- **EXERCISE**: The output should be every line below, retyped exactly, with no images.

[Stored data entries]

========================

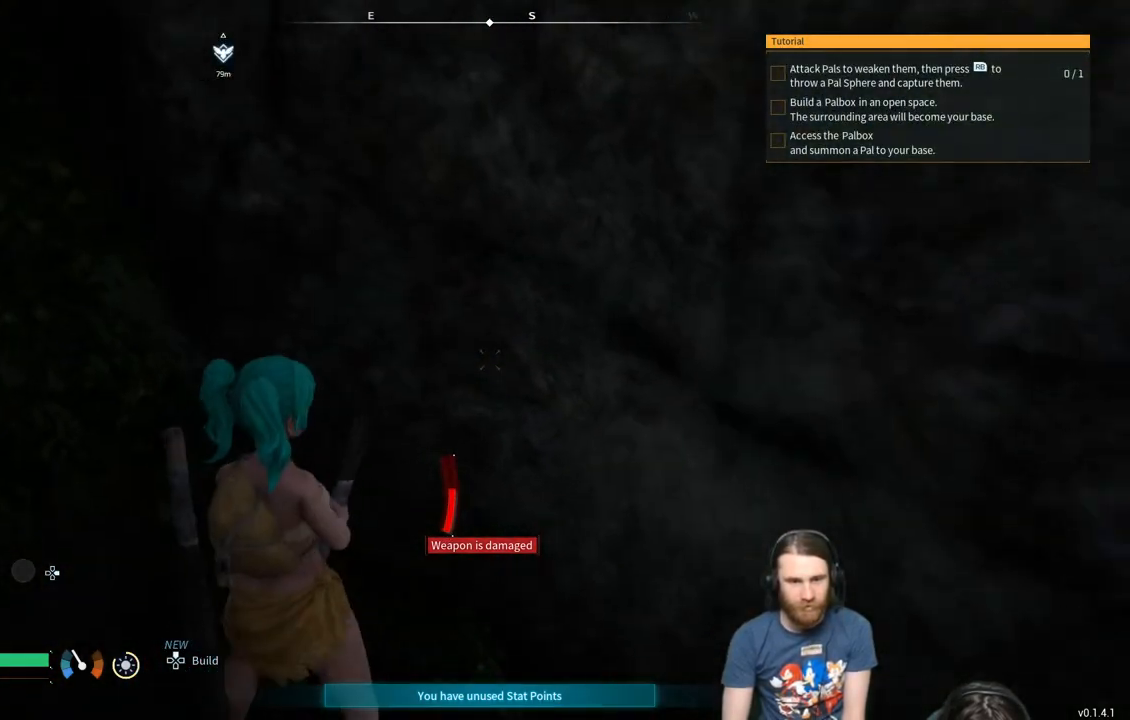
{"buttons": [], "left_stick": "up-left", "right_stick": "left", "events": [[67, "right_stick", "center"], [383, "left_stick", "up-left"], [467, "right_stick", "left"]]}
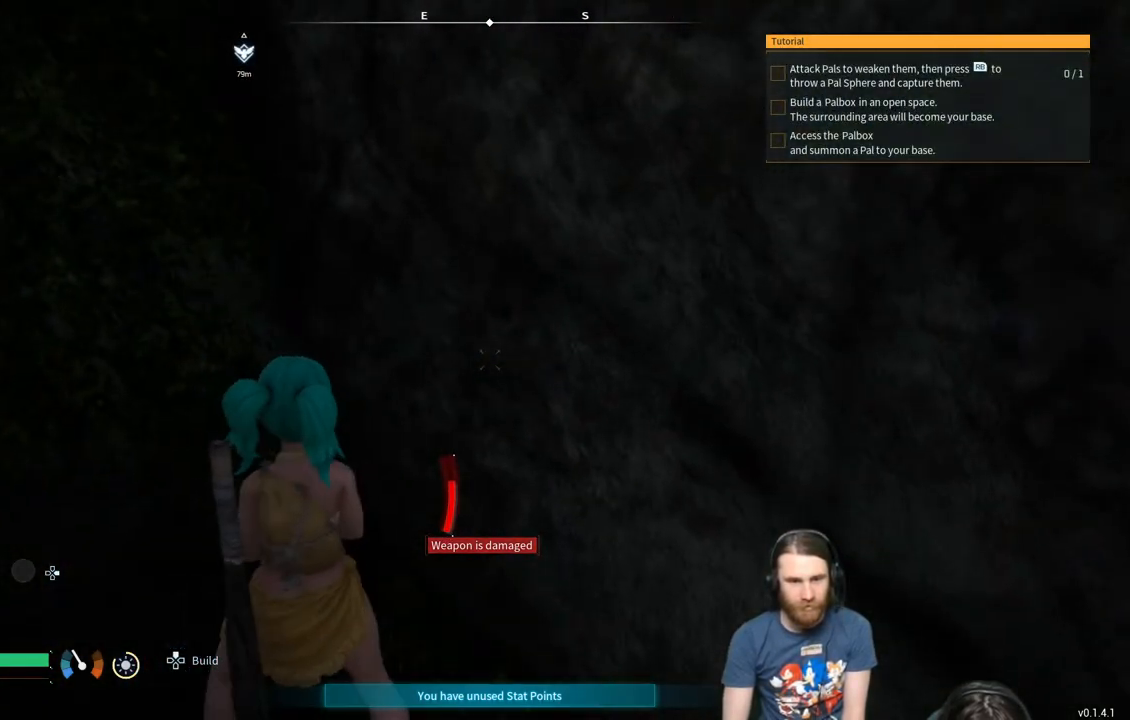
{"buttons": [], "left_stick": "center", "right_stick": "center", "events": [[133, "right_stick", "center"], [233, "left_stick", "center"]]}
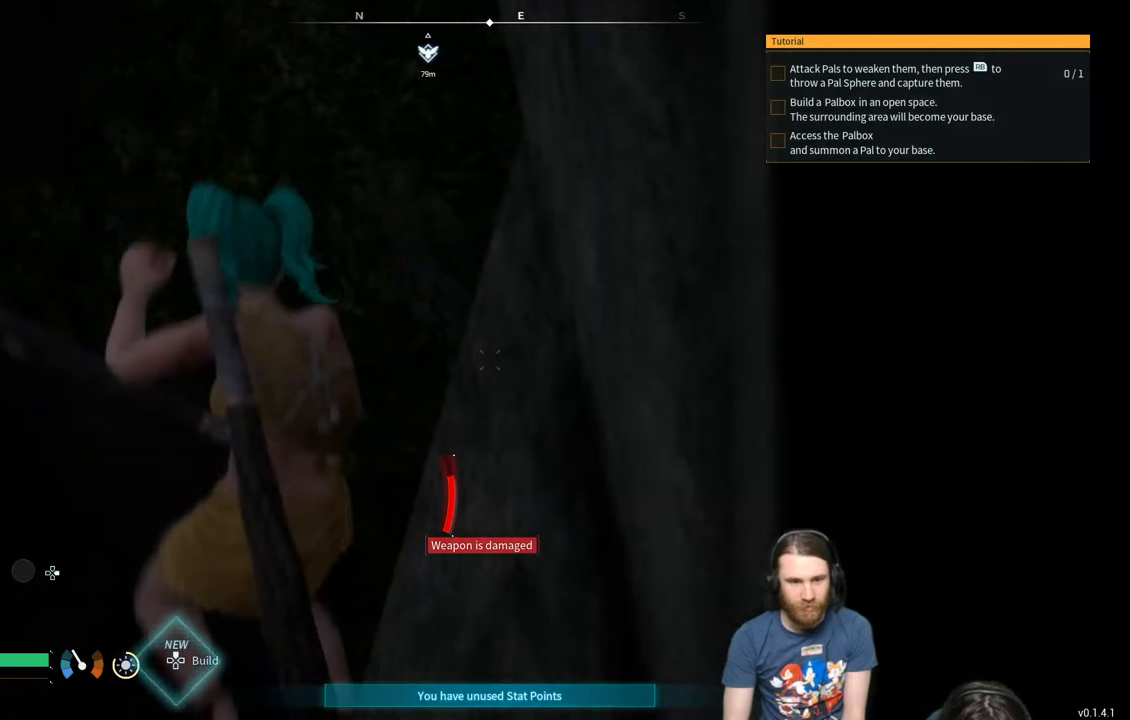
{"buttons": [], "left_stick": "down-right", "right_stick": "right", "events": [[117, "A", "down"], [333, "A", "up"], [367, "left_stick", "down-right"], [483, "right_stick", "right"]]}
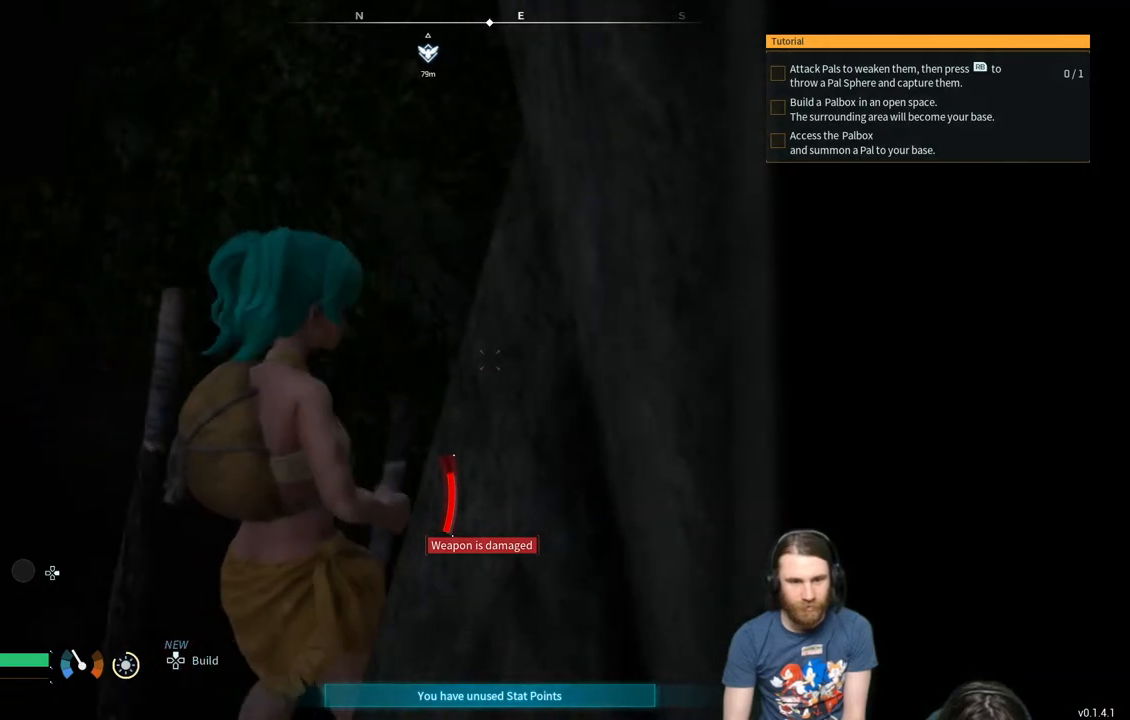
{"buttons": [], "left_stick": "center", "right_stick": "center", "events": [[117, "left_stick", "center"], [117, "right_stick", "center"], [217, "A", "down"], [433, "A", "up"]]}
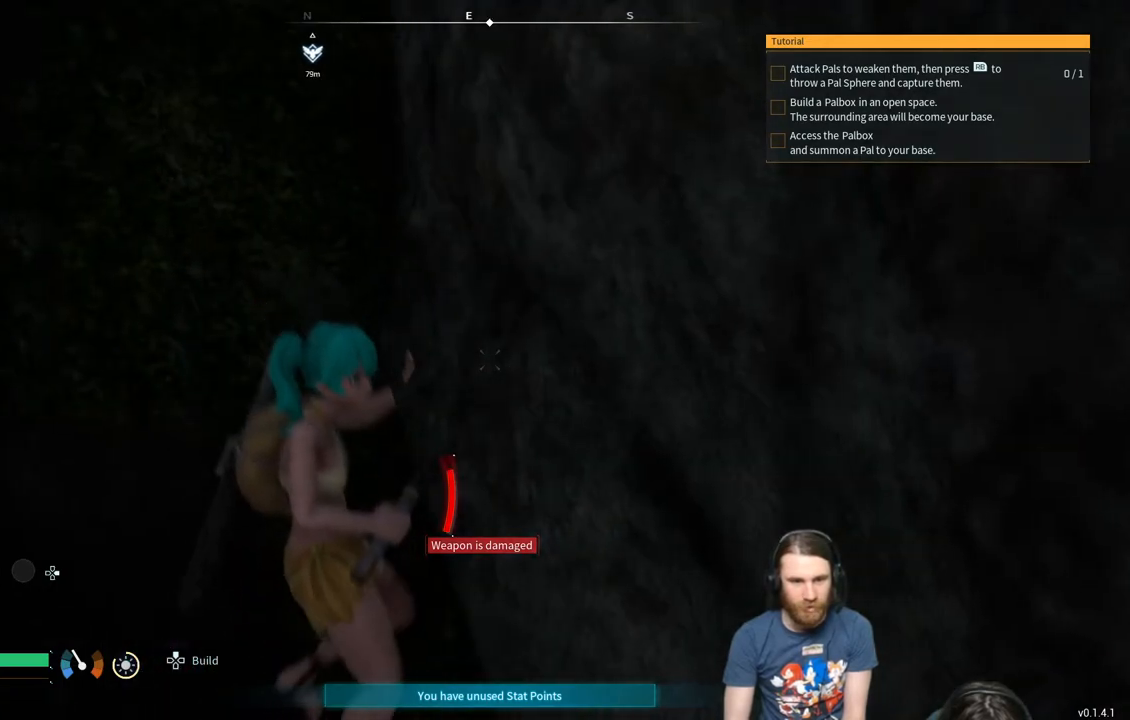
{"buttons": ["A"], "left_stick": "down-left", "right_stick": "center", "events": [[50, "left_stick", "down-left"], [133, "A", "down"], [233, "A", "up"], [317, "A", "down"], [433, "A", "up"], [500, "A", "down"]]}
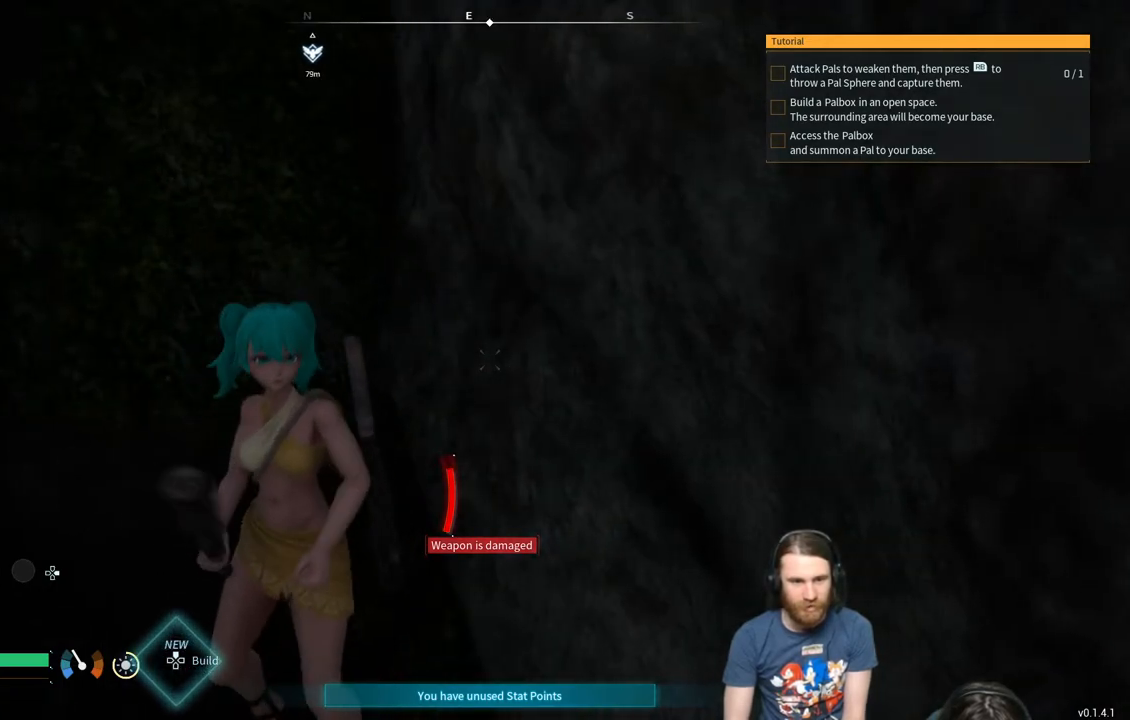
{"buttons": ["A"], "left_stick": "center", "right_stick": "center", "events": [[100, "left_stick", "center"], [133, "A", "up"], [150, "left_stick", "up"], [217, "A", "down"], [333, "A", "up"], [433, "A", "down"], [433, "left_stick", "center"]]}
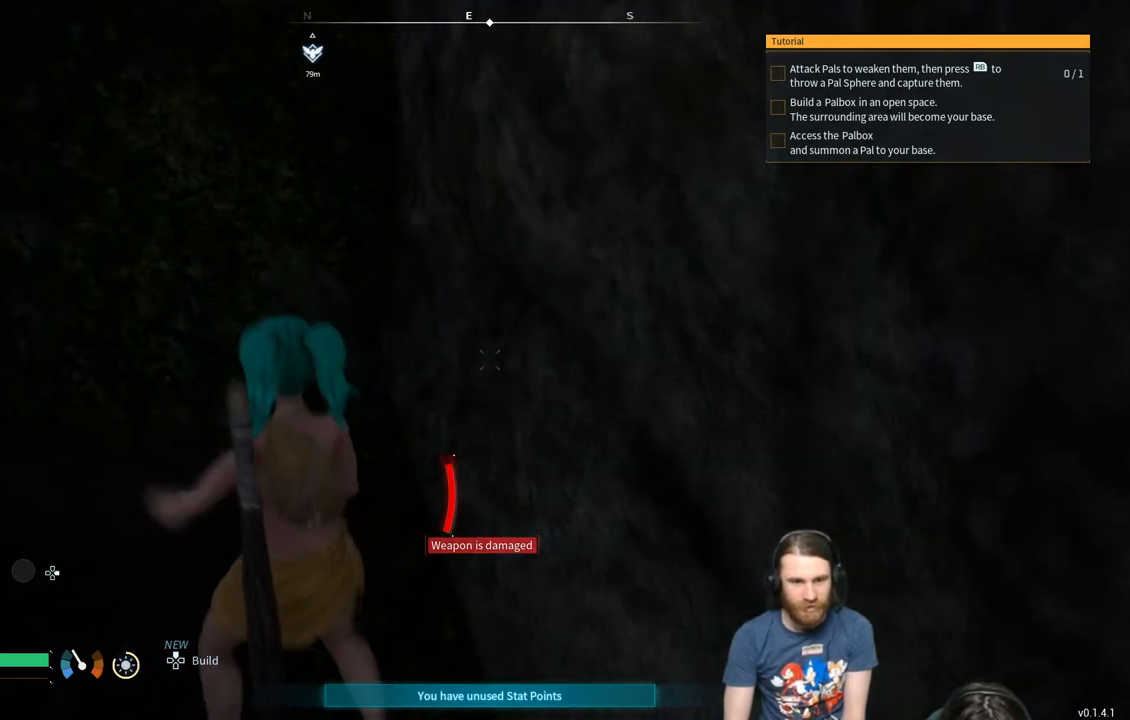
{"buttons": [], "left_stick": "down-right", "right_stick": "center", "events": [[50, "A", "up"], [133, "A", "down"], [250, "A", "up"], [300, "A", "down"], [433, "A", "up"], [467, "left_stick", "down-right"]]}
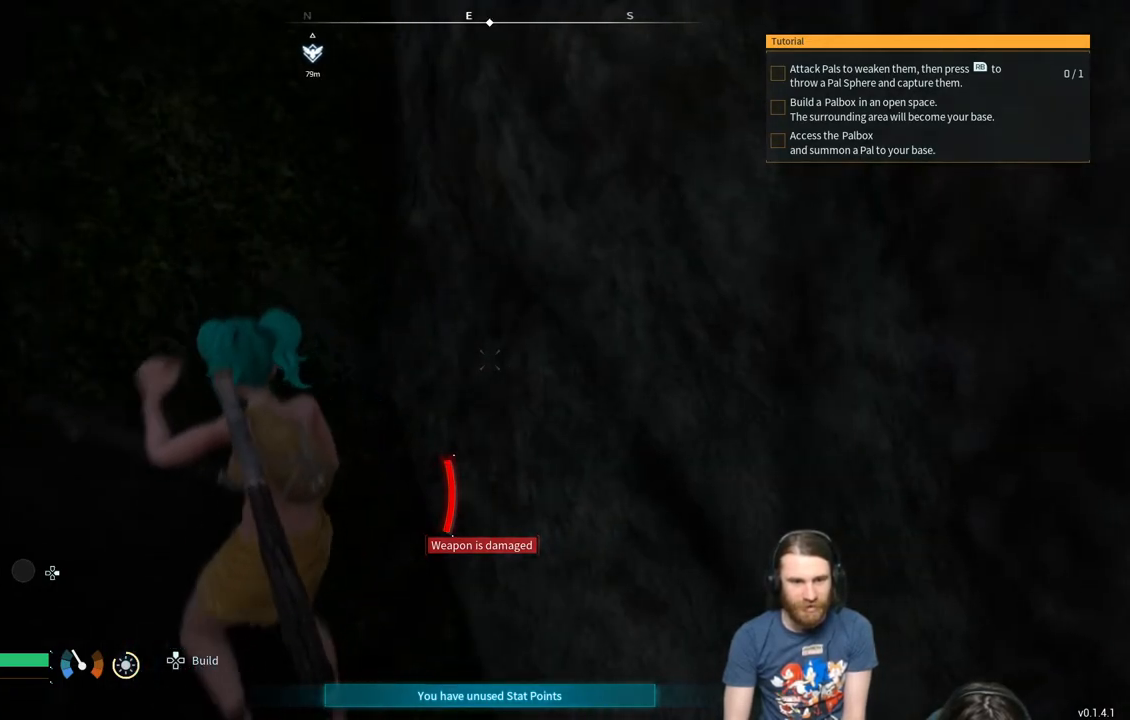
{"buttons": ["A"], "left_stick": "center", "right_stick": "center", "events": [[17, "A", "down"], [117, "A", "up"], [117, "left_stick", "center"], [200, "A", "down"], [300, "A", "up"], [400, "A", "down"]]}
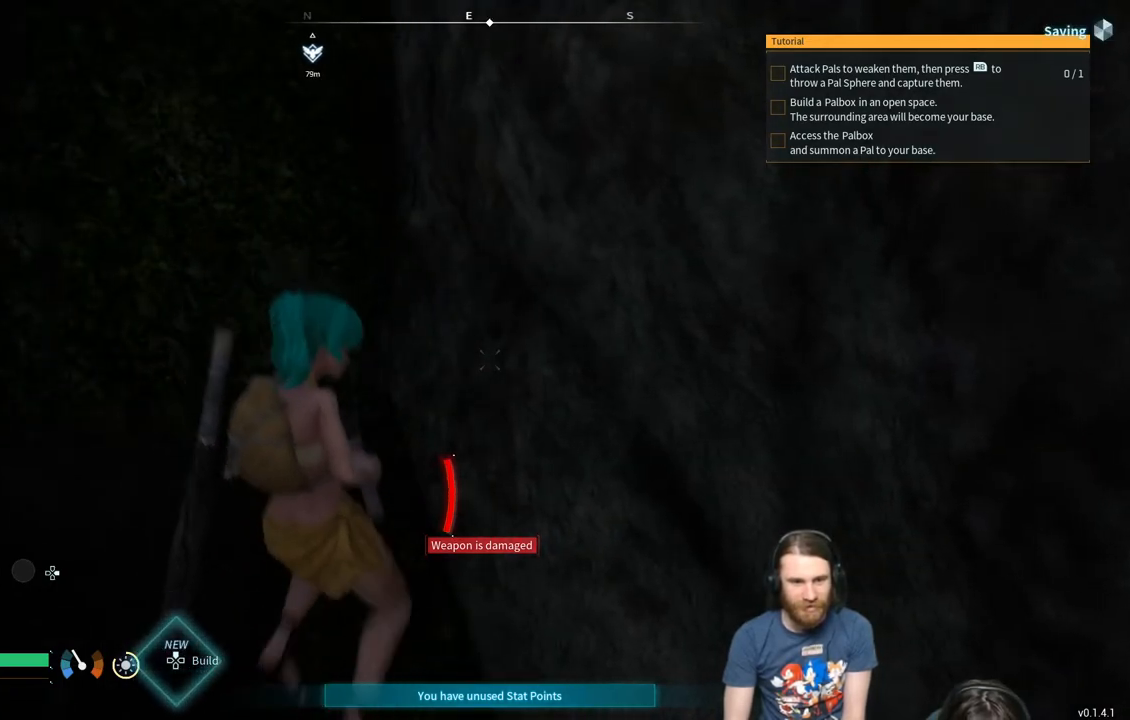
{"buttons": ["A"], "left_stick": "left", "right_stick": "center", "events": [[17, "A", "up"], [83, "A", "down"], [183, "A", "up"], [267, "A", "down"], [400, "left_stick", "left"], [417, "A", "up"], [500, "A", "down"]]}
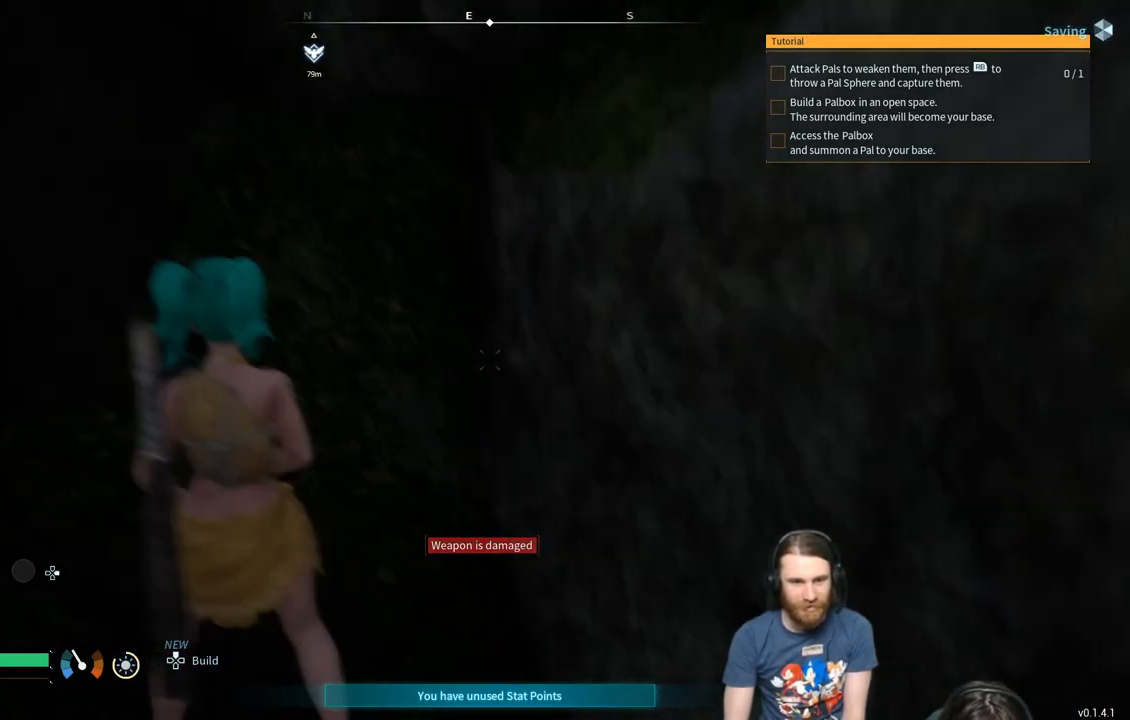
{"buttons": [], "left_stick": "up-right", "right_stick": "right", "events": [[50, "left_stick", "right"], [100, "A", "up"], [167, "left_stick", "down-right"], [233, "right_stick", "right"], [433, "left_stick", "up-right"]]}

========================

- **OUTPUT FOR THIS EXERCISE**:
{"buttons": [], "left_stick": "up-left", "right_stick": "left", "events": [[67, "right_stick", "center"], [383, "left_stick", "up-left"], [467, "right_stick", "left"]]}
{"buttons": [], "left_stick": "center", "right_stick": "center", "events": [[133, "right_stick", "center"], [233, "left_stick", "center"]]}
{"buttons": [], "left_stick": "down-right", "right_stick": "right", "events": [[117, "A", "down"], [333, "A", "up"], [367, "left_stick", "down-right"], [483, "right_stick", "right"]]}
{"buttons": [], "left_stick": "center", "right_stick": "center", "events": [[117, "left_stick", "center"], [117, "right_stick", "center"], [217, "A", "down"], [433, "A", "up"]]}
{"buttons": ["A"], "left_stick": "down-left", "right_stick": "center", "events": [[50, "left_stick", "down-left"], [133, "A", "down"], [233, "A", "up"], [317, "A", "down"], [433, "A", "up"], [500, "A", "down"]]}
{"buttons": ["A"], "left_stick": "center", "right_stick": "center", "events": [[100, "left_stick", "center"], [133, "A", "up"], [150, "left_stick", "up"], [217, "A", "down"], [333, "A", "up"], [433, "A", "down"], [433, "left_stick", "center"]]}
{"buttons": [], "left_stick": "down-right", "right_stick": "center", "events": [[50, "A", "up"], [133, "A", "down"], [250, "A", "up"], [300, "A", "down"], [433, "A", "up"], [467, "left_stick", "down-right"]]}
{"buttons": ["A"], "left_stick": "center", "right_stick": "center", "events": [[17, "A", "down"], [117, "A", "up"], [117, "left_stick", "center"], [200, "A", "down"], [300, "A", "up"], [400, "A", "down"]]}
{"buttons": ["A"], "left_stick": "left", "right_stick": "center", "events": [[17, "A", "up"], [83, "A", "down"], [183, "A", "up"], [267, "A", "down"], [400, "left_stick", "left"], [417, "A", "up"], [500, "A", "down"]]}
{"buttons": [], "left_stick": "up-right", "right_stick": "right", "events": [[50, "left_stick", "right"], [100, "A", "up"], [167, "left_stick", "down-right"], [233, "right_stick", "right"], [433, "left_stick", "up-right"]]}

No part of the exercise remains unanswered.